Major media companies including the New York Times, CNN, Reuters, Chicago Tribune, ABC, and Australian Community Media (ACM) are now blocking GPTBot. Other web-based content providers such as Amazon, Wikihow, and Quora are also blocking the OpenAI crawler.
According to an analysis by Originality.ai, 9.2 percent of the top 1000 websites were blocking GPTBot at the end of August, with a weekly growth rate of five percent. Out of 759 robots.txt files analyzed, 69 had the block installed. Among the top 100 sites, the blocking percentage is 15 percent.
The largest German news portals Bild.de, t-online.de and n-tv.de have not yet blocked GPTbot. Spiegel Online still allows OpenAI on its site. Other online news portals such as sueddeutsche.de, zeit.de and welt.de have modified their robots.txt to exclude GPTBot. The German public broadcaster SWR also blocks GPTbot.
Chatbots vs. WWW
Blocking the GPTBot is only half the battle: blocking the ChatGPT user agent may be more relevant. This is because ChatGPT plugins like OpenAI’s browsing feature use it to access web pages, pull content from a web page into the chat, and discuss it there.

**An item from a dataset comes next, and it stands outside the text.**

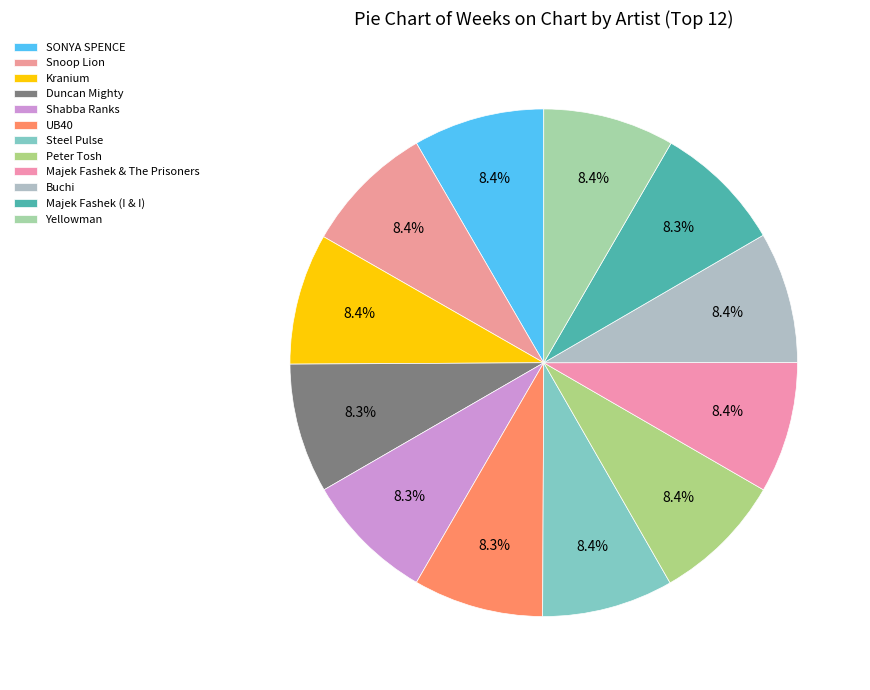

To the nearest percent, what percentage of the pie is Majek Fashek (I & I)?

8%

This removes the click-through to the website and thus the monetization – a direct loss for the website operator, even if the content is not stored long-term and used for AI training. So in most cases, anyone who blocks GPTBot should also have an interest in blocking the ChatGPT user agent.

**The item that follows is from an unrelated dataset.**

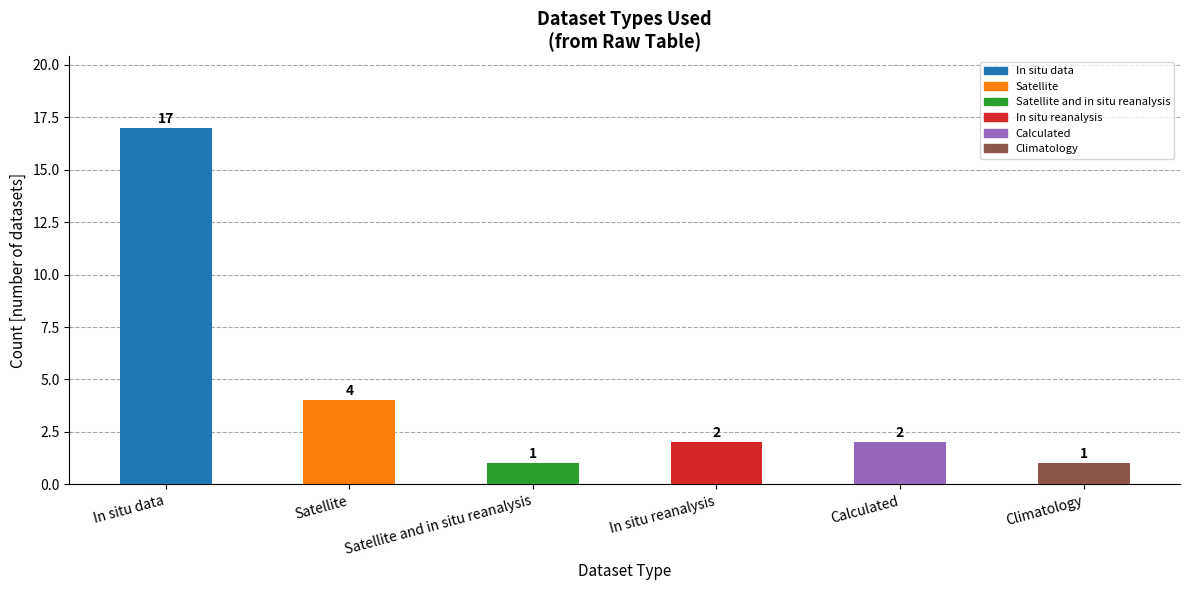

Reading left to right, list all the values displayed in this chart.

17	4	1	2	2	1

On the other hand, OpenAI is on the retreat in AI browsing anyway. Officially, because it allows paywalls to be circumvented, an unintended side effect. Unofficially, the unresolved rights situation in the direct processing of third-party content probably plays a bigger role.
Nevertheless, Microsoft continues to offer Bing Chat, with slightly reformulated website content in the chat window. Google’s AI search, which is currently being tested, also uses similar methods.
None of the major AI companies has yet presented a blueprint for how the WWW content ecosystem will not fall victim to the success of chatbots. So far, company leaders like Microsoft’s Satya Nadella have only paid lip service.
The whole legal situation will probably have to be settled in court, most likely between the big publishers and the big AI companies like Google, Microsoft, and OpenAI. The New York Times is said to be preparing a lawsuit against OpenAI that could set the trend for the entire industry.